Aunque la mayoría de las veces expresamos nuestra ética por medio de juicios morales esto no implica que ella sea equivalente a tales juicios o que esté sujeta a dispositivos establecidos de manera imparcial e impersonal y tampoco podemos pretender simplemente ignorar a la ética a causa del aspecto variable que ofrece, o debido a que “son tantas las diferentes consideraciones pertinentes a su verdad o falsedad, que se torna o muy difícil alcanzar una probabilidad, o imposible lograr una certeza”. Eso significaría:

  1. a) Aceptar que la labor del filósofo contemporáneo consiste en la elaboración de una “ética científica” o “conocimiento sistemático” que busca fundar o establecer verdades, falsedades, certezas en un ámbito tan vital como rico en paradojas e improvisaciones y en desarrollar argumentos bien engarzados en discursos convincentes pero que no tienen relación efectiva con la vida práctica de las personas.
  1. b) Rechazar cualquier intento de definición en ética rebajándola a la categoría de “no filosófica” adoptando un relativismo que poco ayuda y poco aporta.
  2. c) Dejar a la ética en manos de la psicología, cuyas dificultades reproducen en muchos casos los que tiene la filosofía.

No me parece acertado sugerir un retorno imposible a las estructuras griegas ni adoptar al utilitarismo que parte de una extendida pero problemática noción de “beneficios y utilidades para la mayoría” pues minimiza el problema de la relación entre ética y moral al intentar resolverlo con el establecimiento de sistema de producción que garantiza la demanda de satisfactores cada vez más sofisticados, mientras define al individuo como un agente utilitario cuyas acciones “son producto de las redes causales de la situación y el grupo social en que se encuentre(…) por lo tanto, soy solo el representante del sistema de satisfacción que por casualidad está cerca de ciertas palancas causales en un momento dado”.

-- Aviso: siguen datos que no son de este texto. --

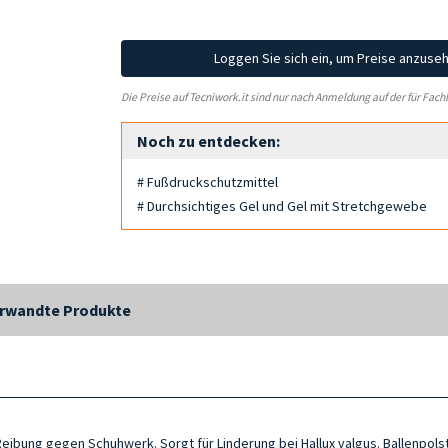
Loggen Sie sich ein, um Preise anzuse
Die Preise auf Tecniwork.it sind nur nach Anmeldung auf der für Fach
Noch zu entdecken:
# Fußdruckschutzmittel
# Durchsichtiges Gel und Gel mit Stretchgewebe
rwandte Produkte
 Reibung gegen Schuhwerk. Sorgt für Linderung bei Hallux valgus. Ballenpolst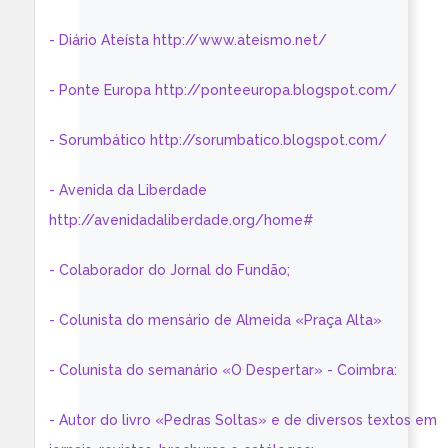
- Diário Ateísta http://www.ateismo.net/
- Ponte Europa http://ponteeuropa.blogspot.com/
- Sorumbático http://sorumbatico.blogspot.com/
- Avenida da Liberdade
http://avenidadaliberdade.org/home#
- Colaborador do Jornal do Fundão;
- Colunista do mensário de Almeida «Praça Alta»
- Colunista do semanário «O Despertar» - Coimbra:
- Autor do livro «Pedras Soltas» e de diversos textos em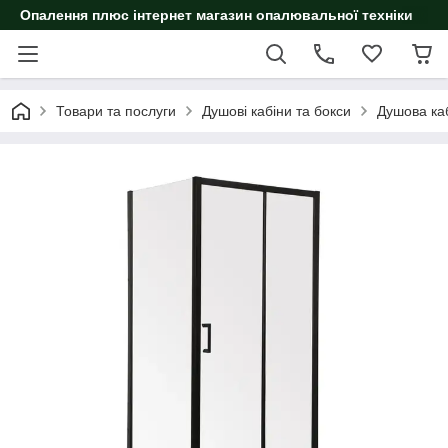
Опалення плюс інтернет магазин опалювальної техніки
Товари та послуги
Душові кабіни та бокси
Душова ка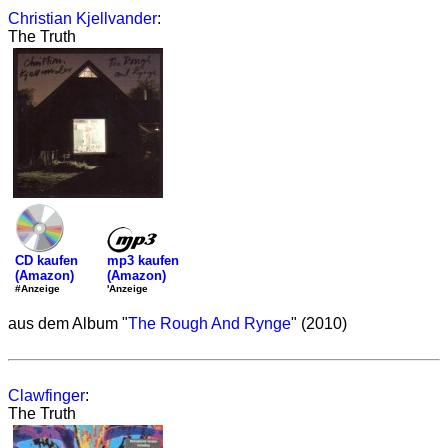
Christian Kjellvander
:
The Truth
mp3 kaufen
CD kaufen
(Amazon)
(Amazon)
'Anzeige
#Anzeige
aus dem Album "
The Rough And Rynge
" (2010)
Clawfinger
:
The Truth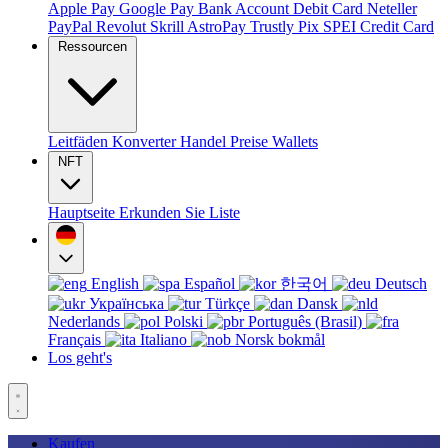
Apple Pay
Google Pay
Bank Account
Debit Card
Neteller
PayPal
Revolut
Skrill
AstroPay
Trustly
Pix
SPEI
Credit Card
Ressourcen
Leitfäden
Konverter
Handel
Preise
Wallets
NFT
Hauptseite
Erkunden Sie
Liste
English
Español
한국어
Deutsch
Українська
Türkçe
Dansk
Nederlands
Polski
Português (Brasil)
Français
Italiano
Norsk bokmål
Los geht's
Kaufen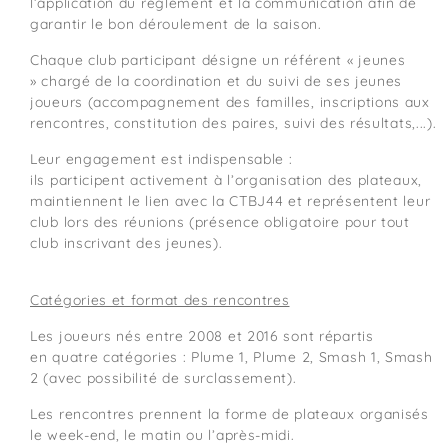
l’application du règlement et la communication afin de
garantir le bon déroulement de la saison.
Chaque club participant désigne un référent « jeunes
» chargé de la coordination et du suivi de ses jeunes
joueurs (accompagnement des familles, inscriptions aux
rencontres, constitution des paires, suivi des résultats,...).
Leur engagement est indispensable :
ils participent activement à l’organisation des plateaux,
maintiennent le lien avec la CTBJ44 et représentent leur
club lors des réunions (présence obligatoire pour tout
club inscrivant des jeunes).
Catégories et format des rencontres
Les joueurs nés entre 2008 et 2016 sont répartis
en quatre catégories : Plume 1, Plume 2, Smash 1, Smash
2 (avec possibilité de surclassement).
Les rencontres prennent la forme de plateaux organisés
le week-end, le matin ou l’après-midi.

Si la ética es una ciencia que se desarrolla aparte de la moral, lo es de modo distinto a como la han querido definir los sistemas que brevemente he citado. Y quizá sea ésta la causa principal del por qué nos preocupa encontrar su sentido y propósito en la vida actual y en la filosofía. Entre los extremos de nuestros días (relativismos, cientificismos nihilismos, deconstrucción) hay un catálogo de propuestas que, pese no haber podido establecer acuerdos mayoritarios ni respuestas satisfactorias, demuestran que en el siglo que se presume más carente de ellos, sobre ética y moral hay mucho que aclarar y establecer pues del contenido que demos a ambos pende el contenido y significado que demos a nuestra vida y su interacción con el entorno social que le corresponde.